Reading

A waaay back in high school the coach of the tennis team (there was just one for both JV and Varsity) would chide me for wearing a headband. It was the era of Borg and Gerulaitis, Vilas and Nastasi; and though drawing to a close, it was also an era of long hair, making the headband required kit for many including yours truly. It wasn't the headband itself that Coach McKenna found interesting, they were common - it was the fact that mine was, apparently, perfectly straight and level at all times. It was an earthquake predictor, he said. I never would have known, and certainly didn't put any effort into aligning it perfectly with the court but, if I had thought of it I would like to have worn it all a-kilter one day just to see what happened. Would the shift have been earth shaking? Would it have even been noticeable.
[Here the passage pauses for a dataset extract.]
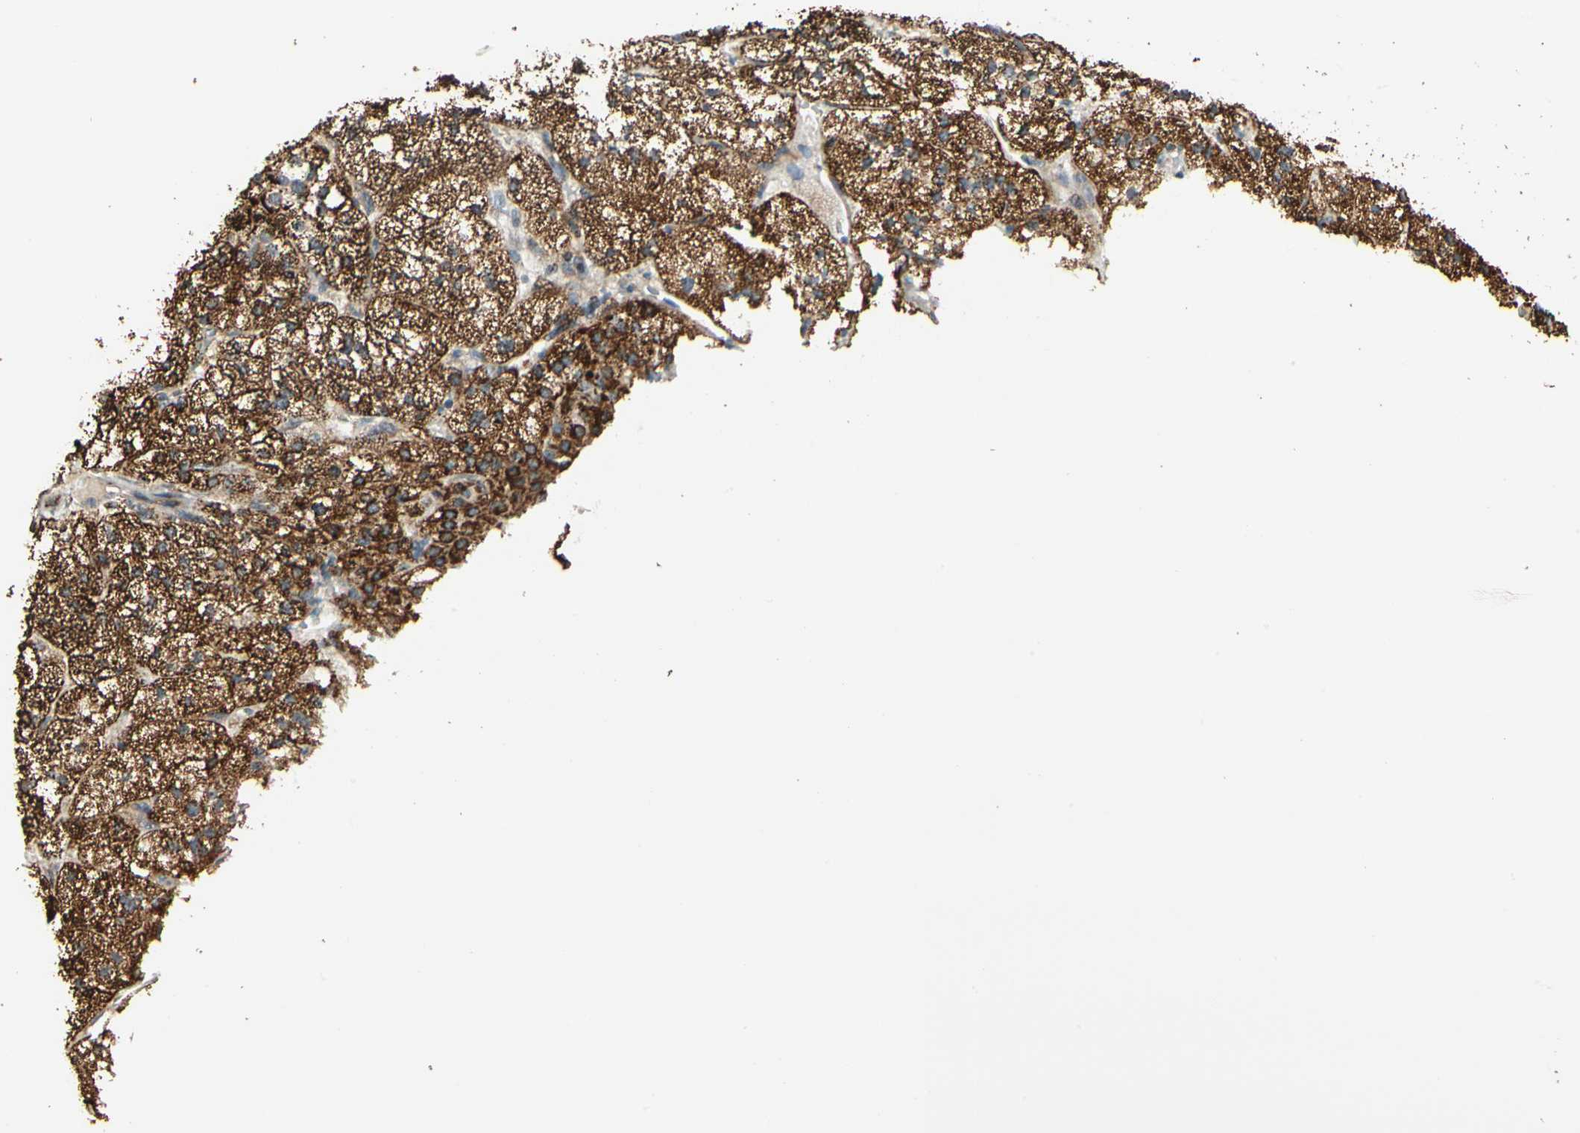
{"staining": {"intensity": "strong", "quantity": ">75%", "location": "cytoplasmic/membranous"}, "tissue": "adrenal gland", "cell_type": "Glandular cells", "image_type": "normal", "snomed": [{"axis": "morphology", "description": "Normal tissue, NOS"}, {"axis": "topography", "description": "Adrenal gland"}], "caption": "Adrenal gland stained for a protein (brown) displays strong cytoplasmic/membranous positive positivity in approximately >75% of glandular cells.", "gene": "ANKS6", "patient": {"sex": "female", "age": 60}}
I know, you were hoping for a photo of my own head and band. There are some, but I can't seem to dig them up right now. The yearbook from varsity year also seems to have gone missing. Vilas (after whom I modeled my own backhand) was more photogenic anyway, and his headband was nearly as level across.

Anyway, and maybe it goes back that far, but it seems I have long had a certain penchant for predicting. That is a tricky word - predicting - move too far to one side and it becomes assuming, and assuming is one thing you don't want to do when you ride a bike. For instance, just because a driver is looking right at you does not mean that driver sees you. Seems strange to say, but history is rife with similar assumptions and their catastrophic results.

What you do want to do on a bike is learn to predict or, better yet maybe, read. People who have ridden the road for some time have probably become good, maybe even expert, at reading - they read the pavement like a surfer reads a wave, they read the flow of traffic, all the myriad comings and goings in and out of their field of vision, they read environmental factors, such as sun and wind, and incorporate all these various factors into helping them safely navigate from one point to another. They continuously make snap judgements, incremental adjustments, as they react to all they see and hear. Of course they do this, not with the aid of a headband, but by paying attention, by listening, by looking ahead and side to side. Practice makes perfect, and the more you do it (ride), the more you learn, the better you read and, ultimately, the better you ride.

I don't know how well Guillermo could / can read the road, but at the level he played I am sure he could read a ball coming off his opponents racquet better than most. He certainly did not gain that ability through the mysterious powers of a headband, but by practice. Want to ride with confidence, get on the bike as often as you can.